GAA Football

Dr Croke's captain Johnny Buckley seeking to end 25-year wait against Slaughtneil

Johnny Buckley lifting the Sam Maguire Cup at Croke Park - he's aiming to collect the Andy Merrigan Cup as Dr Croke's captain this St Patrick's day. Pic Seamus Loughran
Jason O'Connor

HAVING been on the fringes in 2007, Johnny Buckley returns to Croke Park with his club 10 years later. The Dr Croke's captain is bidding not only to make amends for their 2007 defeat to Crossmaglen after a replay but also to try and replicate his father Mike's achievement in winning an All-Ireland Senior Club title 25 years on from the Killarney men's sole Andy Merrigan Cup win.

While Buckley is more well-known now, back in 2007 he was just after coming out of the Kerry minors and got a taste of what to expect at senior level.

It's taken a while to return here in club colours though with many disappointing defeats on the way not least three consecutive All-Ireland Semi-Final losses between the years of 2012 and 2014. Buckley agreed that they was a slight hangover effect from those losses in terms of Crokes enduring a barren two year spell by their own high standards. "The nature of being in an All-Ireland Semi-Final is that it is a 14 month campaign and when you add in three of those in succession, it's bound to take its toll at some stage. We still went out with the ambition to succeed in 2014 and 2015 but the bodies were probably telling us something different out on the pitch. We've managed to recharge both mentally and physically this year though to bring us to this point," the team captain said.

Allied to efforts on the pitch, the return of 2007 All-Ireland winning manager with Kerry Pat O'Shea to the managerial helm at the club along with a backroom team featuring three time Kerry Championship winning manager Harry O'Neill, 1992 All-Ireland winning manager Eddie 'Tatler' O'Sullivan and Johnny's father Mike represents a strong effort on the sideline by the club to end a 25 year itch. Buckley also feels changes to the local Championship in Kerry, which reduced the number of sides from 20 to 16 worked in their favour. "It was a lot more competitive in Kerry this year I felt and it's true a lot of the time that the toughest games that you can get on the way to an All-Ireland Final can be those in your own county. St Kierans (Second Round) and Dingle (Semi-Final) were two games where we were put to the pin of our collar but we came through them and learned a lot about ourselves for the road ahead," he feels.

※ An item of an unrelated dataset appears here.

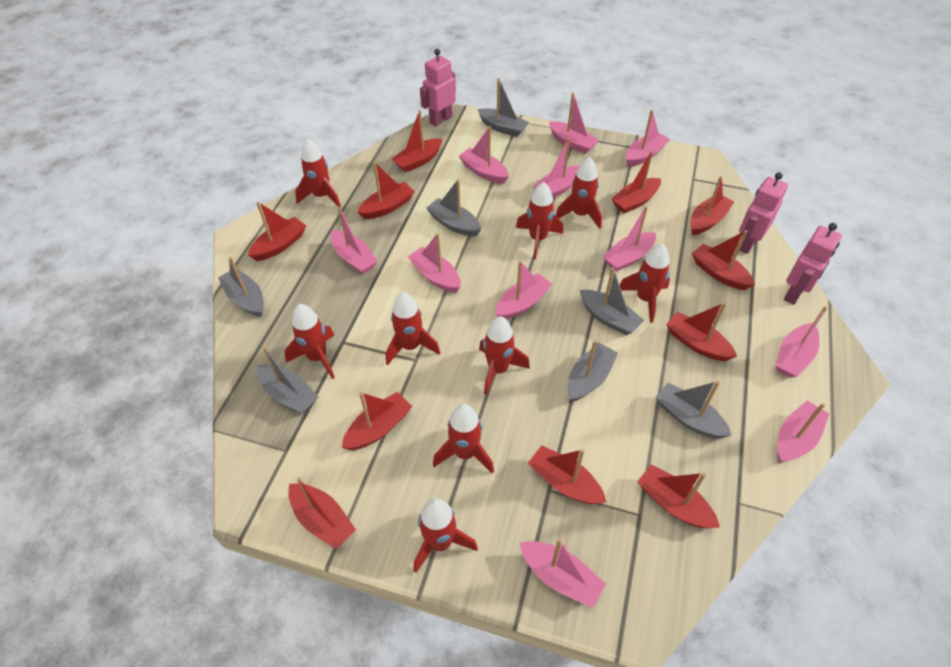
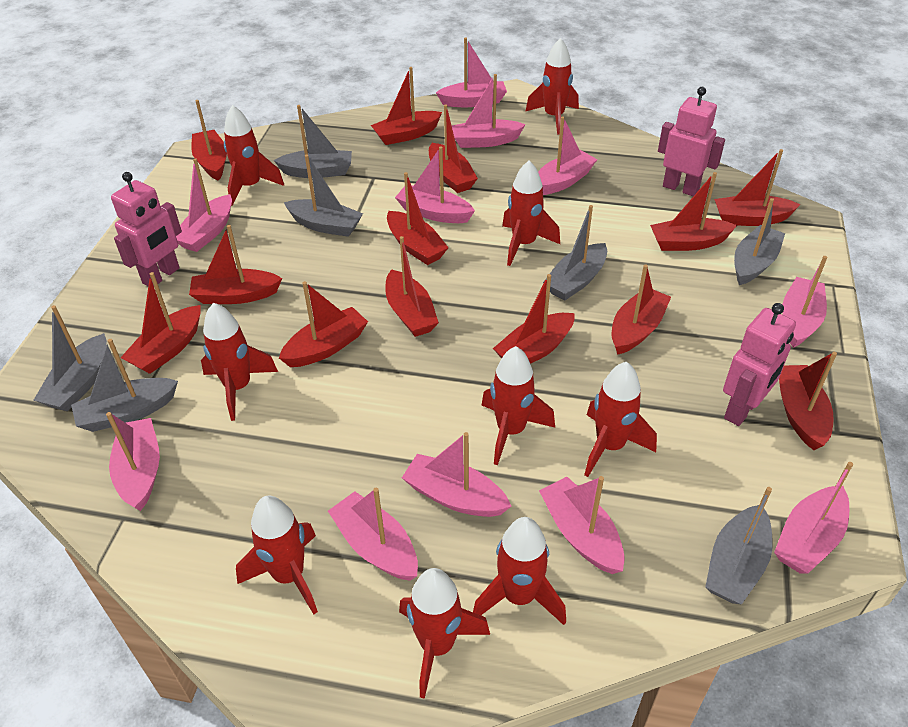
red boat: [248,202,306,261] [288,477,356,549] [342,392,412,450] [358,162,415,219] [392,110,442,173] [528,445,606,504] [612,150,661,214] [637,464,720,528] [666,302,737,361] [690,176,734,235] [692,230,755,290] = 11 -> [120,272,201,374] [189,225,282,304] [191,100,227,181] [279,281,368,367] [371,67,442,145] [385,236,439,337] [387,172,449,265] [429,104,478,193] [493,274,575,364] [612,264,671,355] [650,172,737,251] [714,149,801,226] [779,352,837,450] = 13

While Crokes won their seventh Munster title with minimum fuss, there was always a sense that their All-Ireland Semi-Final with 2015 winners Corofin would be their biggest test thus far with the club's recent difficulties at the penultimate stage. While Buckley couldn't put his finger on any one thing the club did differently to win this time out, he did feel the timing of their two goals against the Galway side was crucial to their win. "Goals are valuable in winter football I feel especially when it can be so hard to score them in matches depending on conditions. They settled us when Corofin appeared to be coming back into the game and there was a big sense of relief at the final whistle to finally get this semi-final thing off our backs and know that you can have a lash off it now in the Final," he said of last month's game.

Although the club had always been preparing on the assumption that the Final would be St Patricks Day regardless of how Slaughtneil fared in the Hurling, the Crokes captain admitted that receiving the official text message confirming the date and time of the match did put the mind at ease somewhat. "We have some knowledge of Slaughtneil from two years ago when they beat Austin Stacks in the Semi-Final and what they have done in getting not just here but in the Hurling and Camoige also has been amazing and we know they are going to provide us a massive challenge in the decider," Buckley said.

On the 25th anniversary of the club's most famous day, Buckley agreed that to replicate the club's 1992 heroes in winning a second All-Ireland title. "When you see how revered the 1992 team are around the club it always has been an ambition to try and match them. I talk to my father a lot about it and whenever I bring a medal home from something, he always shows the 1992 medal in return so it would be nice to match him for that now!"